EXERCISE OBJECTIVE :: In the records, substitute "commentary" for "annotation" in the lines starting at the one that contains "name: 106.1--monastic---7c2;" and ending at the one that contains "3. A(i) so(i)lis(i)". Leave everything else unchanged, and give only those lines.

━━━━━ INPUT ━━━━━

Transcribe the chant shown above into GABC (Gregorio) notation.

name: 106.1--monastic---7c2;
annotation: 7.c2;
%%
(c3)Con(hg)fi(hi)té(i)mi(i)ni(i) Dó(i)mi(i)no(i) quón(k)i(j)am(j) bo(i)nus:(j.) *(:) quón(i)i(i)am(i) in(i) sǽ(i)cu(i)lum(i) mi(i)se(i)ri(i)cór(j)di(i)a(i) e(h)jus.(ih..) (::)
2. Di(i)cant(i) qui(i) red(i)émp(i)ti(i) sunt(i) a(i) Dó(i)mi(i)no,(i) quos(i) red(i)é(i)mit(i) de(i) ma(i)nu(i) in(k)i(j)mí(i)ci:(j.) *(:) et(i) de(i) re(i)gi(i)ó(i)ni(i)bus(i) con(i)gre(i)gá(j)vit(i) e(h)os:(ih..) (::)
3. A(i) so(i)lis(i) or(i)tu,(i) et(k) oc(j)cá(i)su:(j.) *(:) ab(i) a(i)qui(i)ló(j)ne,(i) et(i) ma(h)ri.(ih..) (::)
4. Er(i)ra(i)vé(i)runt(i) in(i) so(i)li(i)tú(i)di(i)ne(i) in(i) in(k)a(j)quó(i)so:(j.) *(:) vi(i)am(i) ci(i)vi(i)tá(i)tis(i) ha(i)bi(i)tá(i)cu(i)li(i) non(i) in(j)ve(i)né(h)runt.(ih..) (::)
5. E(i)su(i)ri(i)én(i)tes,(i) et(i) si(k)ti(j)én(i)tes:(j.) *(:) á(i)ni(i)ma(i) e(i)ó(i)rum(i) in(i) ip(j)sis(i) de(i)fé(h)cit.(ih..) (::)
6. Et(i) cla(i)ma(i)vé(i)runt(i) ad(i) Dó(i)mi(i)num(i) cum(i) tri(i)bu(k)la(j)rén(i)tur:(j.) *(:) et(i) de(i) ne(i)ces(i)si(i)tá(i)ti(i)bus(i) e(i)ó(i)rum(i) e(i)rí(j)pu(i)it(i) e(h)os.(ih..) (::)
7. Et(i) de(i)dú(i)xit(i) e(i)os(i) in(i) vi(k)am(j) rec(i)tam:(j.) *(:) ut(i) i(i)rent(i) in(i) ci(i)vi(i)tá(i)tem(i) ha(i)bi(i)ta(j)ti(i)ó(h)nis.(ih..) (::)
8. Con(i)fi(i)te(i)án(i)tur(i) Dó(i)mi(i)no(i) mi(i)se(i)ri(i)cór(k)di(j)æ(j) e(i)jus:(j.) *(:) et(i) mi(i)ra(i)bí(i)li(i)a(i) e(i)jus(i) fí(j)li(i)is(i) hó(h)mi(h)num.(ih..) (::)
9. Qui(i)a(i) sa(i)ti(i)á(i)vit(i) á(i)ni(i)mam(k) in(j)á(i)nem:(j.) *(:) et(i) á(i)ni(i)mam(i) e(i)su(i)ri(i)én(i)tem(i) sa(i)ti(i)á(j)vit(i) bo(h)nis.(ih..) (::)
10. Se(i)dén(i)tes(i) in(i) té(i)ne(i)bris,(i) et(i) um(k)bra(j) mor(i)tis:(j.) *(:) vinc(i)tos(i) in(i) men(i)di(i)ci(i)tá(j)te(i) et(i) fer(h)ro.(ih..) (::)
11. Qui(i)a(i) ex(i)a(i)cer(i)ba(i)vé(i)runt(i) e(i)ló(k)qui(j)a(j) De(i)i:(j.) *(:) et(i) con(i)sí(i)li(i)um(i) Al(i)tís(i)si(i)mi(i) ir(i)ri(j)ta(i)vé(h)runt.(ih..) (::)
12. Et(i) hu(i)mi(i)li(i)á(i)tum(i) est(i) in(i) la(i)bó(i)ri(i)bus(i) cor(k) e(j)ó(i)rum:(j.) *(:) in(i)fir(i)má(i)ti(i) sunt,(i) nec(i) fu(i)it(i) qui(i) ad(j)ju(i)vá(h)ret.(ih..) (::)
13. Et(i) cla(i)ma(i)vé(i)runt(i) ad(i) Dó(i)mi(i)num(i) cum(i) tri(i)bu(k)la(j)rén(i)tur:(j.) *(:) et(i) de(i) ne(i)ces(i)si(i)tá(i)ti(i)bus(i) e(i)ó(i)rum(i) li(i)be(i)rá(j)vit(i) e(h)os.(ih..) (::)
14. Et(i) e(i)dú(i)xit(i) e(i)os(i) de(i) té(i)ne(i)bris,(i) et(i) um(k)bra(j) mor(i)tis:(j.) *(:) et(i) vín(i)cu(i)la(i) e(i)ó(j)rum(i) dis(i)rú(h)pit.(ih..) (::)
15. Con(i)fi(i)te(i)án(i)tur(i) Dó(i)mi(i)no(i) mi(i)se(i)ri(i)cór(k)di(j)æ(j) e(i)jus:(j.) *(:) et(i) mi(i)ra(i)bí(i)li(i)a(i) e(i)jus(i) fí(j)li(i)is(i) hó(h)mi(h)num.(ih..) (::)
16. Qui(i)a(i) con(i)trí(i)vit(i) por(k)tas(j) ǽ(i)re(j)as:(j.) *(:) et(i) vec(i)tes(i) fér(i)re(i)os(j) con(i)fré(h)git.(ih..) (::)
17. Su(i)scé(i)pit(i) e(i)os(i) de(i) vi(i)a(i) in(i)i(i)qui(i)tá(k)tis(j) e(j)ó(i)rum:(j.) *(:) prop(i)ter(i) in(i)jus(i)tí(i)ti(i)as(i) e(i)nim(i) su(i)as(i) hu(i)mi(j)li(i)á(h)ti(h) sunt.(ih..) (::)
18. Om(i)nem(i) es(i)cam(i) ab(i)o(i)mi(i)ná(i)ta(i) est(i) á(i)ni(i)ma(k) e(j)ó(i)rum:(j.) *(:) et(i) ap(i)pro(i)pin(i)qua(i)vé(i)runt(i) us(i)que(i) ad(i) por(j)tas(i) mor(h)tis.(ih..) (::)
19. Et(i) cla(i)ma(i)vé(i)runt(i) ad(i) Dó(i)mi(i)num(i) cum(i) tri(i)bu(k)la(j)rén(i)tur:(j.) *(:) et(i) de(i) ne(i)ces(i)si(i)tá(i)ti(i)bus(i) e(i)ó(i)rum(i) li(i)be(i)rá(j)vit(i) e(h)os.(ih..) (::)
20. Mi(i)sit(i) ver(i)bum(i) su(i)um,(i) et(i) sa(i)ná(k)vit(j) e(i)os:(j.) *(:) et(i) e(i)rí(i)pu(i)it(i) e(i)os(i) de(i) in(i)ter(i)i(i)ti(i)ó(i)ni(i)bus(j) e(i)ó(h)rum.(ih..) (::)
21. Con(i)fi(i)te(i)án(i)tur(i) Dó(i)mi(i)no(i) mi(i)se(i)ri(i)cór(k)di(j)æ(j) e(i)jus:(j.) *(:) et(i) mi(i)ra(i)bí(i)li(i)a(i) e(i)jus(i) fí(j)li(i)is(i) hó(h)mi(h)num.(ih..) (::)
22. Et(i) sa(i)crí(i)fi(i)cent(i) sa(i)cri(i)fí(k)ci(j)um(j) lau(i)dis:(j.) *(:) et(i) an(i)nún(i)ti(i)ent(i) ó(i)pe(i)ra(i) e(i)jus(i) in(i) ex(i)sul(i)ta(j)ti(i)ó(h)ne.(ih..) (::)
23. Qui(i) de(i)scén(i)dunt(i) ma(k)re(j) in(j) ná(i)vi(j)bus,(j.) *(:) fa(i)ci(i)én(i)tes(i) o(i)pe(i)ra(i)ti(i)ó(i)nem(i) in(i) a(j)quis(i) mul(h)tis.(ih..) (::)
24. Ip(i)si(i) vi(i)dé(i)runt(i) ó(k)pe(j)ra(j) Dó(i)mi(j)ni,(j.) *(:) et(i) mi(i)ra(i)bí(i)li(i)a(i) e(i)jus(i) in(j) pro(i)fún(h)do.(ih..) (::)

━━━━━

RESULT OF THE TASK ::
name: 106.1--monastic---7c2;
commentary: 7.c2;
%%
(c3)Con(hg)fi(hi)té(i)mi(i)ni(i) Dó(i)mi(i)no(i) quón(k)i(j)am(j) bo(i)nus:(j.) *(:) quón(i)i(i)am(i) in(i) sǽ(i)cu(i)lum(i) mi(i)se(i)ri(i)cór(j)di(i)a(i) e(h)jus.(ih..) (::)
2. Di(i)cant(i) qui(i) red(i)émp(i)ti(i) sunt(i) a(i) Dó(i)mi(i)no,(i) quos(i) red(i)é(i)mit(i) de(i) ma(i)nu(i) in(k)i(j)mí(i)ci:(j.) *(:) et(i) de(i) re(i)gi(i)ó(i)ni(i)bus(i) con(i)gre(i)gá(j)vit(i) e(h)os:(ih..) (::)
3. A(i) so(i)lis(i) or(i)tu,(i) et(k) oc(j)cá(i)su:(j.) *(:) ab(i) a(i)qui(i)ló(j)ne,(i) et(i) ma(h)ri.(ih..) (::)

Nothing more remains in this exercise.